Dataset entries:
————————
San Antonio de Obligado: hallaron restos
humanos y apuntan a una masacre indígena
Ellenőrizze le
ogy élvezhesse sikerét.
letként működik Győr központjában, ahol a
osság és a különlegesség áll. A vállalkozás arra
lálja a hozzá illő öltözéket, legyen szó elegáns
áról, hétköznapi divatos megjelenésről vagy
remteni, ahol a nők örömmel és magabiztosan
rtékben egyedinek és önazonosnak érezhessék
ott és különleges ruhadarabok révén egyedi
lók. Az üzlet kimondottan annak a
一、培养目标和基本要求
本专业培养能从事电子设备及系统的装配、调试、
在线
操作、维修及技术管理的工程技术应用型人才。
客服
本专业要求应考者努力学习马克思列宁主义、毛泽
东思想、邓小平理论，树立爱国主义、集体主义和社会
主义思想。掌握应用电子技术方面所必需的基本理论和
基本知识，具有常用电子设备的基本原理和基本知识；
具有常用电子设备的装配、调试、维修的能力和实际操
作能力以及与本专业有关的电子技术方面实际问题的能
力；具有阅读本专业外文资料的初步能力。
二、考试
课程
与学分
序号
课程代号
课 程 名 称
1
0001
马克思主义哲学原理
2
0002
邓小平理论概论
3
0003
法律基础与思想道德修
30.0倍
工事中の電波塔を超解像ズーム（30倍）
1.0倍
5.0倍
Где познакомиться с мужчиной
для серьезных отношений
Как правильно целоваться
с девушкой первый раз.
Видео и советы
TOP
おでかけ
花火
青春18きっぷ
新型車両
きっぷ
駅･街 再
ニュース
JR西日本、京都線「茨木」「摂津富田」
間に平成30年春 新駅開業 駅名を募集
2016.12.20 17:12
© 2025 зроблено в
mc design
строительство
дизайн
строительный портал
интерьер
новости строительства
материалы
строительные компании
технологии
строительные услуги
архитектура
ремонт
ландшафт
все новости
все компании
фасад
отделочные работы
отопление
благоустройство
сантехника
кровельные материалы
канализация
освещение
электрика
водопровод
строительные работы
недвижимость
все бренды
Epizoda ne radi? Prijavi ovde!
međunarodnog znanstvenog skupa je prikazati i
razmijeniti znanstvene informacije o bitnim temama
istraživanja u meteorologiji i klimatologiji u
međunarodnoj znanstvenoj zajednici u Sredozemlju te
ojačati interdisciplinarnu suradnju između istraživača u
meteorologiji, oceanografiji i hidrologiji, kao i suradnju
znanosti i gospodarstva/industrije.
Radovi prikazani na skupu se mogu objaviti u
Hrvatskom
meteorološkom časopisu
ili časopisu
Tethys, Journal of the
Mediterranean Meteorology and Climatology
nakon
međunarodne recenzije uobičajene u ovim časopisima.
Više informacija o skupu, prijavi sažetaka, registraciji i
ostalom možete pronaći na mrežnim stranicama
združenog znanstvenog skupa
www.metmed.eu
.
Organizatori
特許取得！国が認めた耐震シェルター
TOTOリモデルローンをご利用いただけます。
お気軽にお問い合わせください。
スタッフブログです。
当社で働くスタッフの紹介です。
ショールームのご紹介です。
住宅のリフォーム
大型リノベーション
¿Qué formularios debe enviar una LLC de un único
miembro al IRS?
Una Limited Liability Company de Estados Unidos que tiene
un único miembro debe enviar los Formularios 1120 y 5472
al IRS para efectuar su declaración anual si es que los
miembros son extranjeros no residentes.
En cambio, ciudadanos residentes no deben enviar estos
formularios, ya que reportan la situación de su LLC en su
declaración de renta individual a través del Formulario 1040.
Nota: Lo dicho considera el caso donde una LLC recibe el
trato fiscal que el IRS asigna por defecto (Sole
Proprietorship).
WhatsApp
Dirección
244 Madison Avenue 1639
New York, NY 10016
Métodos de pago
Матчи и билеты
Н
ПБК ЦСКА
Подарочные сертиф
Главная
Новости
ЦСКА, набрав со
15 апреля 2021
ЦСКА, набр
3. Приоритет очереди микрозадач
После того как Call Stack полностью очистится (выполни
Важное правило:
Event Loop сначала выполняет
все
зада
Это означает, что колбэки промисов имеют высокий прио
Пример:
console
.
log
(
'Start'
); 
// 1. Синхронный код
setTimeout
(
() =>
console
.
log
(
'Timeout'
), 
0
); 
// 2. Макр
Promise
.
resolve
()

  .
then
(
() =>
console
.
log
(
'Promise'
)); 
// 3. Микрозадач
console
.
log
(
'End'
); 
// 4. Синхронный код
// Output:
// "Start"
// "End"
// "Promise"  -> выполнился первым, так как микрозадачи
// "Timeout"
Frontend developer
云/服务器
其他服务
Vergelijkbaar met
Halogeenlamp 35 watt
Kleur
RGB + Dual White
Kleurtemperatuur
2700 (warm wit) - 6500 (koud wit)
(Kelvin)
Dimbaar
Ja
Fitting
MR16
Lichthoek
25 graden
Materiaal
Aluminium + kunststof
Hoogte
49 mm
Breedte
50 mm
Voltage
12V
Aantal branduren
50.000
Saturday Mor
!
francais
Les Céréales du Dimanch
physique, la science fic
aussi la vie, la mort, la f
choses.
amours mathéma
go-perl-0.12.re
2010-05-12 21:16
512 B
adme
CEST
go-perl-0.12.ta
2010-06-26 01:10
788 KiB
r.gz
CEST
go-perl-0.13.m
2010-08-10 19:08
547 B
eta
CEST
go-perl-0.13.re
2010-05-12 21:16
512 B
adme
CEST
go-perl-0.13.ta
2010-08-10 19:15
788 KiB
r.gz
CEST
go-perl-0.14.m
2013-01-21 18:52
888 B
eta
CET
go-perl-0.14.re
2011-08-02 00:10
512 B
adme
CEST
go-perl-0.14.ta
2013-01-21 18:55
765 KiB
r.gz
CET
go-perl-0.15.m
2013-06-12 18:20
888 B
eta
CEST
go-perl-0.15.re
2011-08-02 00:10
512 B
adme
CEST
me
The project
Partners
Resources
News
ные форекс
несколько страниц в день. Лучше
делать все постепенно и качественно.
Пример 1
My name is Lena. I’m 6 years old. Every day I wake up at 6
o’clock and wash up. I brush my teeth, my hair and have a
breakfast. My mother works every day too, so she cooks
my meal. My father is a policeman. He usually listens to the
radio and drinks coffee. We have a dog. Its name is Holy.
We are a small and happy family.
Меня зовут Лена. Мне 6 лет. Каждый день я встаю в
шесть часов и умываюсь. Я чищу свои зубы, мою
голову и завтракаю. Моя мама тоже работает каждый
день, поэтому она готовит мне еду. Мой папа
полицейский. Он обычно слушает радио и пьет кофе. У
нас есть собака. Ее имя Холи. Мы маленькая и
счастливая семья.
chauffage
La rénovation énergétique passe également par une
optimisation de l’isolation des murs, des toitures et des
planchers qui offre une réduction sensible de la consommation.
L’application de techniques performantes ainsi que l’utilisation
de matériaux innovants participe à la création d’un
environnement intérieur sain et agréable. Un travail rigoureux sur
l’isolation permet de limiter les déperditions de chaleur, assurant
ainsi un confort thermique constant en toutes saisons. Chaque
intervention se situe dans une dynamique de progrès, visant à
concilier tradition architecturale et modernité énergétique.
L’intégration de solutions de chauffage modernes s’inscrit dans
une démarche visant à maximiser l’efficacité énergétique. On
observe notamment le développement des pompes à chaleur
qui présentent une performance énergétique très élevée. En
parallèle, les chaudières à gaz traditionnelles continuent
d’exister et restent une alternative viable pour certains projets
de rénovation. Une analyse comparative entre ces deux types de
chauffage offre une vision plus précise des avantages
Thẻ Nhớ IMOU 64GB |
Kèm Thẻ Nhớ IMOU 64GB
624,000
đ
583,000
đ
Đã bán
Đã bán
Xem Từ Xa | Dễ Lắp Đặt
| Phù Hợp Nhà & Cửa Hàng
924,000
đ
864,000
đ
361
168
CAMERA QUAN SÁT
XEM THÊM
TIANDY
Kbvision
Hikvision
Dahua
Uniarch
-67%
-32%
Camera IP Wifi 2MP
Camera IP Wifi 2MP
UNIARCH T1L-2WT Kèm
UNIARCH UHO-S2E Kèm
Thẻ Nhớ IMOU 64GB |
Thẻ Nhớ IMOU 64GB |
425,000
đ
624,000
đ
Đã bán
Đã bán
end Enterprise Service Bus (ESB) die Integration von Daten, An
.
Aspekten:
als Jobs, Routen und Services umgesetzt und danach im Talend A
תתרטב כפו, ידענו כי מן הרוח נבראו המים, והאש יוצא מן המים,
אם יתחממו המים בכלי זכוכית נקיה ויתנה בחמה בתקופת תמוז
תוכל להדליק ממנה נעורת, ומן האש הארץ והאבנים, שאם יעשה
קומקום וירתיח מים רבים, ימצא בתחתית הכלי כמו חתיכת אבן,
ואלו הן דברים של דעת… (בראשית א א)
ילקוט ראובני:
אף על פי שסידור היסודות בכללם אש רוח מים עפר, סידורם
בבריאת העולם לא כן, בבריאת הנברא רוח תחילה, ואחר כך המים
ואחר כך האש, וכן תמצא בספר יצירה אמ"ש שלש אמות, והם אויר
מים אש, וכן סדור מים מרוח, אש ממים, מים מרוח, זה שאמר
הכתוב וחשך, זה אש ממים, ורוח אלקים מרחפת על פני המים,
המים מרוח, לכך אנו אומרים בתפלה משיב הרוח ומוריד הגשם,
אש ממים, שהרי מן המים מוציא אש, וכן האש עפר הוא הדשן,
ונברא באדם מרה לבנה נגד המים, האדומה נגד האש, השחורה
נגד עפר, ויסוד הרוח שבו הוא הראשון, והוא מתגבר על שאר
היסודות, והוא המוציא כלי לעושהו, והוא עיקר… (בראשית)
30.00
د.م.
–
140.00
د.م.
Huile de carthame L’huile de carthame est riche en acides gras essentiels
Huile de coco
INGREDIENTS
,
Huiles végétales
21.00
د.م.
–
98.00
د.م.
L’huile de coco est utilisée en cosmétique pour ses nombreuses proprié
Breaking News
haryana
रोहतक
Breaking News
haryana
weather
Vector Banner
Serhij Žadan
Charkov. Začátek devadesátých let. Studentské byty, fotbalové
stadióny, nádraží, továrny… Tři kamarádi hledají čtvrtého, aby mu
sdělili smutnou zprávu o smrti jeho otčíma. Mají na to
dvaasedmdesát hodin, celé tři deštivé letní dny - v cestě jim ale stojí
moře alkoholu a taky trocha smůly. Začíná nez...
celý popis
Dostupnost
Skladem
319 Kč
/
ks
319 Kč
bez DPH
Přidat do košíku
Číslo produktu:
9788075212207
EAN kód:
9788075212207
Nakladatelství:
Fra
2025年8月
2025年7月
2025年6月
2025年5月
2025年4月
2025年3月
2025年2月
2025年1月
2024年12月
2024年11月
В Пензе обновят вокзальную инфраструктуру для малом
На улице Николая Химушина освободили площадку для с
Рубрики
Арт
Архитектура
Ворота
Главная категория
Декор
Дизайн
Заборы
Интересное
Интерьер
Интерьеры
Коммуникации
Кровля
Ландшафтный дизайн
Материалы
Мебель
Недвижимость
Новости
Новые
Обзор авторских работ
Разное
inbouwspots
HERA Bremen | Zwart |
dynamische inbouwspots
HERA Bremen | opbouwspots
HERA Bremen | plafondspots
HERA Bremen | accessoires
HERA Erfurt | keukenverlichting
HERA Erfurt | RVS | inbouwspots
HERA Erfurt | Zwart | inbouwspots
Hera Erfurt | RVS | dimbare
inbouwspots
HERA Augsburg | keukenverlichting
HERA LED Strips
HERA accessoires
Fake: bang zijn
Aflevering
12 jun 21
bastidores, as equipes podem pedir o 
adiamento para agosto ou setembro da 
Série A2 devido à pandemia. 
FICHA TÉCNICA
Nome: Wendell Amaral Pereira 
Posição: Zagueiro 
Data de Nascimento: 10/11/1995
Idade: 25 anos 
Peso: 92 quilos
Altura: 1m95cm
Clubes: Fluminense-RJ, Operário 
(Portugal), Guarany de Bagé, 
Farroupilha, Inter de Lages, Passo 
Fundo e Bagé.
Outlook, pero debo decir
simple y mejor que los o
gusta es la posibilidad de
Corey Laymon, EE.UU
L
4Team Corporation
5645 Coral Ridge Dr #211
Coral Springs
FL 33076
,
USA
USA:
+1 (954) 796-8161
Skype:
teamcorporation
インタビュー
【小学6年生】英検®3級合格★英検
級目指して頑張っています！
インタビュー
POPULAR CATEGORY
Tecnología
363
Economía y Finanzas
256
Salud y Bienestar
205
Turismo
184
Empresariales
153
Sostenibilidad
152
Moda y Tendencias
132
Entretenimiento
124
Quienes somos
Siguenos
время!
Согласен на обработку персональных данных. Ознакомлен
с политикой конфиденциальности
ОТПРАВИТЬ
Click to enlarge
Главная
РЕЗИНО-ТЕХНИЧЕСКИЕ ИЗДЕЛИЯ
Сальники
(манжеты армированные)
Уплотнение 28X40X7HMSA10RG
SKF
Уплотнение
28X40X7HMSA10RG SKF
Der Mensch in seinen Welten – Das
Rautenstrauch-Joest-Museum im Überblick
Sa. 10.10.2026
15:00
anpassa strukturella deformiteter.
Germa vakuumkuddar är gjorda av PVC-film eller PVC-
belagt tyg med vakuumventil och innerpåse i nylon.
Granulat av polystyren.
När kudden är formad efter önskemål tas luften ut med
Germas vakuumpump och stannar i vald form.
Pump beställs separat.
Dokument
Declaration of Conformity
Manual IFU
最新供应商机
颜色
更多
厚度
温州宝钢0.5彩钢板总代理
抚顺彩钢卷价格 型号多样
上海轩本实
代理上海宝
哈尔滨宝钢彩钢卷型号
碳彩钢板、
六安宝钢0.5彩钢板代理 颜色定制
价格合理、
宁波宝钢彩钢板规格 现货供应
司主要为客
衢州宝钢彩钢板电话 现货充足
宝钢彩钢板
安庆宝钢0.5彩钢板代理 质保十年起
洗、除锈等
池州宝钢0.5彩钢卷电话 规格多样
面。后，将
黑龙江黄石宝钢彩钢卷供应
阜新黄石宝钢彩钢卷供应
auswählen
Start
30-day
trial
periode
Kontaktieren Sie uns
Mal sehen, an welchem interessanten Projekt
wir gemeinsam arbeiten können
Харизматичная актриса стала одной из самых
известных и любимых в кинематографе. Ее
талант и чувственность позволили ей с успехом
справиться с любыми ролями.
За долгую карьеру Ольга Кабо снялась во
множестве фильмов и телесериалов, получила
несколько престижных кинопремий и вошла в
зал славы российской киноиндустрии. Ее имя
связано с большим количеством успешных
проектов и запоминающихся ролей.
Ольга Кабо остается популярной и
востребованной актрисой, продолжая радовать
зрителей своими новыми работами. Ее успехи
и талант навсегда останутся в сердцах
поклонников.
————————
# Work to be completed:
Locate every line of the material above that contains the string "declaración", and copy each of those lines. Case counts.

# Answer to this task:
al IRS para efectuar su declaración anual si es que los
declaración de renta individual a través del Formulario 1040.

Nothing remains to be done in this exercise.